Abendblatt: Sie mögen eigentlich keine Menschenmassen. Die sind in Kambodscha aber schwer zu vermeiden, oder?
Buck: Da macht mir das komischerweise nicht so viel aus. Ich mag keine Menschenmassen, die zum Beispiel alle einen Song singen. Gleichzeitig. Auch wenn die alle "Peace" singen würden. Peace! Peace! Peace! Ja, ist ja gut, denk ich dann. Aber in Kambodscha, wo ich die Sprache nicht verstehe, bin ich ein Fremder, der da so durchschwimmt.
Abendblatt: Was haben Sie bei dieser Arbeit über die Liebe gelernt?
Buck: Wie bereit man sein kann, miteinander durch Krisen zu kommen. Solche Dinge.

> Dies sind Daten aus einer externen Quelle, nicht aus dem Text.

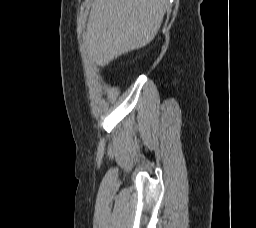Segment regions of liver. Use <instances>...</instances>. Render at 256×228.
Instances as JSON below:
<instances>
[{
    "label": "liver",
    "mask_w": 256,
    "mask_h": 228,
    "mask_svg": "<svg viewBox=\"0 0 256 228\" xmlns=\"http://www.w3.org/2000/svg\"><path fill=\"white\" fill-rule=\"evenodd\" d=\"M167 0H94L83 41L99 66L149 44L161 27Z\"/></svg>",
    "instance_id": "6515ba94"
}]
</instances>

Diesen Film hätte ich wohl mit 25 noch nicht machen können.
Abendblatt: Warum nicht?
Buck: Ich hab mich mal mit dem Regisseur Peter Pewas über die Liebe unterhalten und der hat gesagt: Jeder Mann will in seinem Leben eine Frau retten. Und ich hab gesagt: Nee, das ist mir zu kitschig. Und jetzt habe ich diesen Film gemacht. Und vielleicht ist er auch kitschig. Aber die Realität ist doch auch manchmal so.
Abendblatt: Liebe ist vielleicht einfach kitschig.
Buck: Ja, und ich liebe Kitsch auch! Ich liebe guten Kitsch. Dagegen ist gar nichts zu sagen. Und ich habe ein Bewusstsein entwickelt für das, was man hat. Man denkt ja immer, man hat unendlich Zeit. Aber das ist Quatsch. Wenn einem die Endlichkeit bewusst ist, nimmt man den anderen vielleicht einmal mehr in den Arm als sonst. Benjamin und Sreykeo haben dieses Bewusstsein sehr stark. Vielleicht hat mich deshalb auch die Verbindung zu meinen Eltern so berührt. Meine Mutter ist gestorben, als meine Eltern dachten, sie könnten noch so viel zusammen machen. Sie haben es einfach nicht mehr geschafft. Und ruckzuck bin ich mit meiner Freundin auch schon 25 Jahre zusammen. Man geht nicht aufmerksam genug mit der Zeit um.
Abendblatt: Haben diese Dreharbeiten Sie als Mensch verändert?
Buck: Das Land macht weicher. Ich bin jetzt kein Buddhist - man soll sich ja nicht alles in einem Leben vornehmen. Aber es ist ideal für Menschen, die gestresst oder depressiv sind. In Kambodscha ist Europa ganz weit weg. Diese westliche Hysterie - wer bin ich, wo stehe ich - ist dort scheißegal.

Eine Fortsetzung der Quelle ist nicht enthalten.